Chateau's legacy bodes well for area's aspiring vineyards
The eastern foot of the Helan Mountain in the Ningxia Hui autonomous region, although known as a newly emerged wine region in China, does not lack for aged grapevines.
Chateau Legacy Peak, founded in 2013, has grapevines of around 20 years of age in Ningxia. The vines planted by the current owner's father in 1997 were among the first batch of Cabernet grapes introduced to Ningxia.
Liu Hai, the vinyard's owner, described his first encounter with the grapes as a "coincidence", because at first, his family's land was designed to produce red grapes for eating, rather than Cabernet.
However, the red grape seedlings proved insufficient for the whole area of Liu's land, so the family decided to plant wine grapes on the remaining sections of the 13.33 hectares of land.

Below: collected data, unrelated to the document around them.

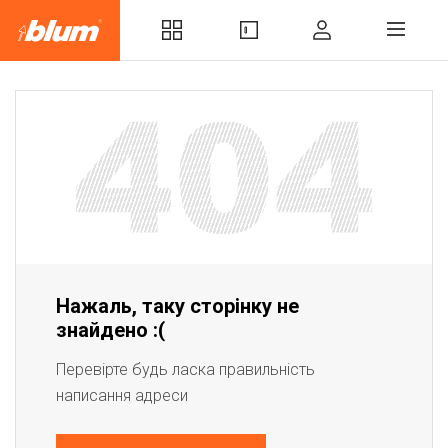
Нажаль, таку сторінку не
знайдено :(
Перевірте будь ласка правильність
написання адреси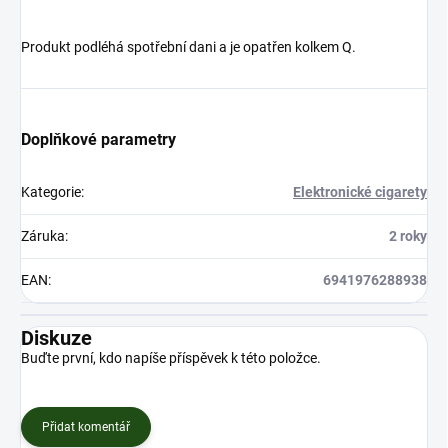
Produkt podléhá spotřební dani a je opatřen kolkem Q.
Doplňkové parametry
Kategorie
:
Elektronické cigarety
Záruka
:
2 roky
EAN
:
6941976288938
Diskuze
Buďte první, kdo napíše příspěvek k této položce.
Přidat komentář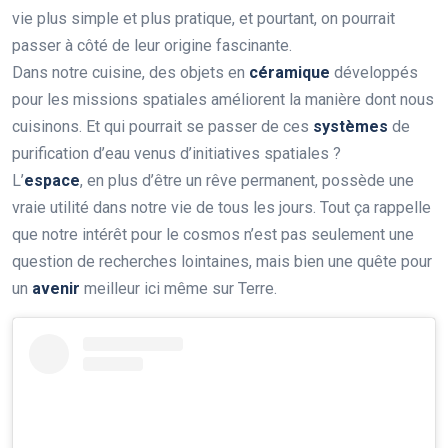
vie plus simple et plus pratique, et pourtant, on pourrait
passer à côté de leur origine fascinante.
Dans notre cuisine, des objets en
céramique
développés
pour les missions spatiales améliorent la manière dont nous
cuisinons. Et qui pourrait se passer de ces
systèmes
de
purification d’eau venus d’initiatives spatiales ?
L’
espace
, en plus d’être un rêve permanent, possède une
vraie utilité dans notre vie de tous les jours. Tout ça rappelle
que notre intérêt pour le cosmos n’est pas seulement une
question de recherches lointaines, mais bien une quête pour
un
avenir
meilleur ici même sur Terre.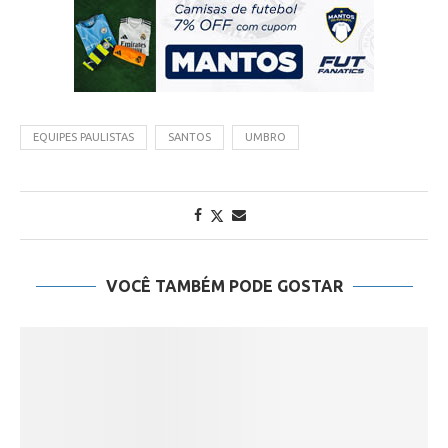
EQUIPES PAULISTAS
SANTOS
UMBRO
VOCÊ TAMBÉM PODE GOSTAR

"Our winery was the first to plant these grapes in this mountainous region. At that time, we didn't have any experience to learn from," Liu said.

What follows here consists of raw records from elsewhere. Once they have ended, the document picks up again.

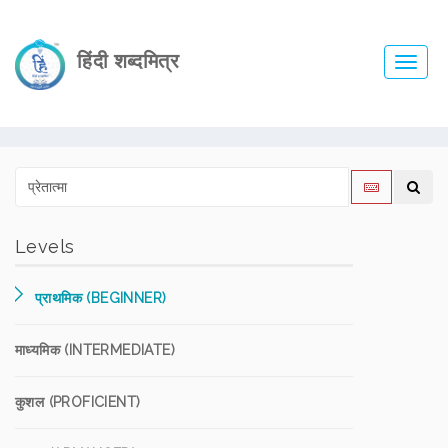
हिंदी शब्दमित्र
Toggl
navig
Levels
प्राथमिक (BEGINNER)
माध्यमिक (INTERMEDIATE)
कुशल (PROFICIENT)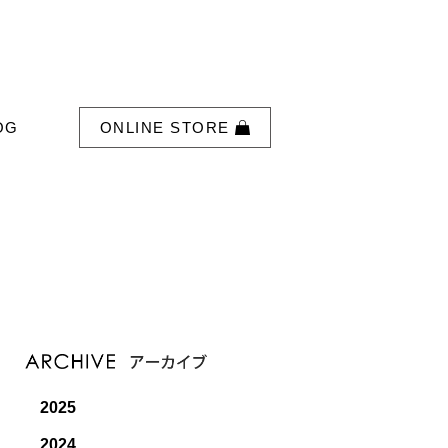
OG
ONLINE STORE
2025
2024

"At first, the cost of removing the stones and the overall field management in this mountainous area was much higher compared to that in sandy soils. The wine grapes couldn't sell for a good price on the Chinese market. The high input and low payback drove us to make a painful decision - to let the wine grapevines grow and die in their own course," Liu said.

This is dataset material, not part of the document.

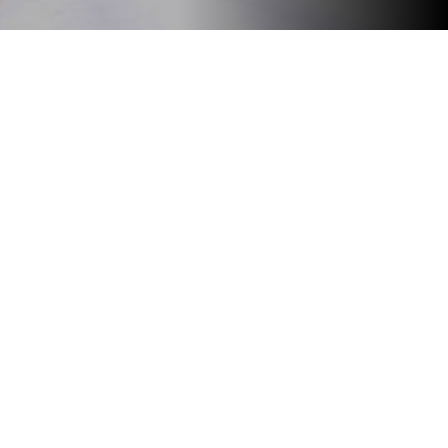
Más noticias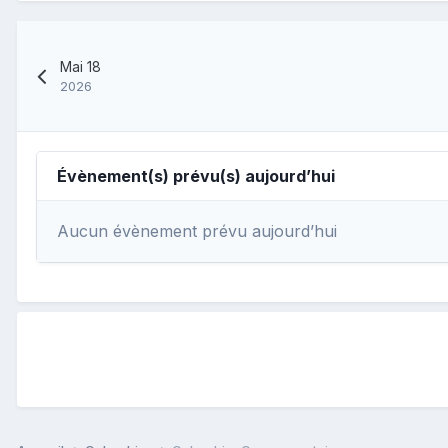
Mai 18
2026
Évènement(s) prévu(s) aujourd’hui
Aucun évènement prévu aujourd’hui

In 2010, Liu's father wanted to quit his job and let his sons inherit the vineyard or else just sell it.
"However, my mother was strongly opposed to the decision to sell the field. She urged us to come back to run the vineyard, so I undertook the task," Liu said.
The year 2011 marked the starting point for Chateau Legacy Peak making wines. From a fruit grower to a winery owner, Liu experienced a great transformation.
Gradually, Liu discovered that the alluvial fan-shaped soil created by the impact of raindrops on the Helan Mountain resulted in a layer of sand and a layer of gravel in the earth, providing a good foundation for grapevines to root down deeply into the soil.
The deeper the vines are, the more mineral substances and phenolic compounds they can take in. Gradually, the chateau improved its winemaking techniques and has received good market feedback.
The secret of Liu's wine is to work with nature, said Zhou Shuzhen, a winemaker in Chateau Legacy Peak.
"Throughout our winemaking process, we tried to highlight the natural characteristics of the grapes in the wines, instead of using food additives to change its natural beauty," Zhou said.
At first, the grape growers lost confidence as their fruit did not sell well. But after 20 years, in 2016, the total sales revenue of the winery hit 14 million yuan ($2.09 million), according to Liu.
Tony Kalleske, an Australian winemaker who worked in Chateau Legacy Peak, said: "Ningxia has a bright future ahead both for winemaking and tourism, with its natural rugged beauty and long, rich history. The bottles of Legacy Peak Cabernet and Chardonnay that I brought back to Australia were well received and surprised many people with their quality."